In this sequence, a1 = 3 and r = 2. To find the 5th term, we can use the formula:

a5 = 3 * 2^(5-1)

a5 = 3 * 2^4

a5 = 3 * 16

a5 = 48

Therefore, the 5th term of the sequence is 48.

Example 2: Find the 10th term of the geometric sequence 100, 50, 25, 12.5…

In this sequence, a1 = 100 and r = 1/2. To find the 10th term, we can use the formula:

a10 = 100 * (1/2)^(10-1)

a10 = 100 * (1/2)^9

a10 = 100 * (1/512)

a10 = 0.1953125

Therefore, the 10th term of the sequence is 0.1953125.

Example 3: A bacteria culture starts with 100 bacteria and doubles in size every hour. How many bacteria will there be after 8 hours?

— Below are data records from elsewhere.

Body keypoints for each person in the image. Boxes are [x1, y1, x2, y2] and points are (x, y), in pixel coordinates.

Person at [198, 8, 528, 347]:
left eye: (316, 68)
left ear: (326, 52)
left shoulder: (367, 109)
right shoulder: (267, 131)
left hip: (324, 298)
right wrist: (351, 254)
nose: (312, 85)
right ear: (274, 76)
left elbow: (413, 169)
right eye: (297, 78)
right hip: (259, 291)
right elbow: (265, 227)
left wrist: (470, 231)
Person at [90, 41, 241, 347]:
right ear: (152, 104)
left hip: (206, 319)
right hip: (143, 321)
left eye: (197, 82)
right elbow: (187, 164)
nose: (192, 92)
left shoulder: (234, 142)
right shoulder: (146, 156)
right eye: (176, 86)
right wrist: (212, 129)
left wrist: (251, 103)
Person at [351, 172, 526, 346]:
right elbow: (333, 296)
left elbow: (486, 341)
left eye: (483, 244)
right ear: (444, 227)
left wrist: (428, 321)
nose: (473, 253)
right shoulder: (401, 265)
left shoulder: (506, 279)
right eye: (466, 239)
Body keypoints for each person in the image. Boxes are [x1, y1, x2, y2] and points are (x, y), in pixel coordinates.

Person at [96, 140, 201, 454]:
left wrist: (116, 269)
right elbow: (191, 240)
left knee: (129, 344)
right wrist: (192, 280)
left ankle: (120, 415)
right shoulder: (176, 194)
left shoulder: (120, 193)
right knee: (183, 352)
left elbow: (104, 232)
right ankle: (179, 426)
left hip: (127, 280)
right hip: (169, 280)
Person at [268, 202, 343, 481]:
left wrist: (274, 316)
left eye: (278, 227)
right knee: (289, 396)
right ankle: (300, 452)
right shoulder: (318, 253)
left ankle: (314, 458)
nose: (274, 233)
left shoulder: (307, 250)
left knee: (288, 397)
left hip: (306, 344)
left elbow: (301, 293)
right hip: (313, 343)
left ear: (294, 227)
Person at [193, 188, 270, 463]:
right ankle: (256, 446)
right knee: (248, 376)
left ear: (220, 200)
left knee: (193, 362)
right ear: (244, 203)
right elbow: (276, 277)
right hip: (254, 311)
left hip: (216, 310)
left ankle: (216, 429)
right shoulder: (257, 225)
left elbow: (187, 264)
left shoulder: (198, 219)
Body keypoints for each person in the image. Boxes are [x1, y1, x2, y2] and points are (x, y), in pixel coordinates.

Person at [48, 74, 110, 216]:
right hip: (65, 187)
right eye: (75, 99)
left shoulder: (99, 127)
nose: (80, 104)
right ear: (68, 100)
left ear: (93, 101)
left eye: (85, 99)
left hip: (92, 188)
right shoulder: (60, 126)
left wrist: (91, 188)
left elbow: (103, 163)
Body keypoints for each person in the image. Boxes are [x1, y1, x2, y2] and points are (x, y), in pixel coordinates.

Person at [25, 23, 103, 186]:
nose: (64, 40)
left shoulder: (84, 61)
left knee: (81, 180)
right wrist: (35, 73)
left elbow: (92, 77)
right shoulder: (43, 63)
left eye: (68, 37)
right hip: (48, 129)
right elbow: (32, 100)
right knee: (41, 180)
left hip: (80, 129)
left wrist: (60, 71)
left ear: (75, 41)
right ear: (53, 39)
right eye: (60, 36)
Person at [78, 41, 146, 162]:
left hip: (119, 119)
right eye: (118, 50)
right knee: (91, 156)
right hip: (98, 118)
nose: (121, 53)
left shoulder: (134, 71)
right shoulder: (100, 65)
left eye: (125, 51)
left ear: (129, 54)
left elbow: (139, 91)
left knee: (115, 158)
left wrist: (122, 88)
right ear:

This is a geometric sequence with a1 = 100 and r = 2. We want to find the 9th term (because the first hour is already accounted for in the initial 100 bacteria). Using the formula:

a9 = 100 * 2^(9-1)

a9 = 100 * 2^8

a9 = 100 * 256

a9 = 25600

Therefore, there will be 25,600 bacteria after 8 hours.

Conclusion

Understanding how to find the nth term of a geometric sequence is a valuable skill in algebra and other areas of mathematics. The formula is simple to use, and with a little practice, you can easily solve problems involving geometric sequences.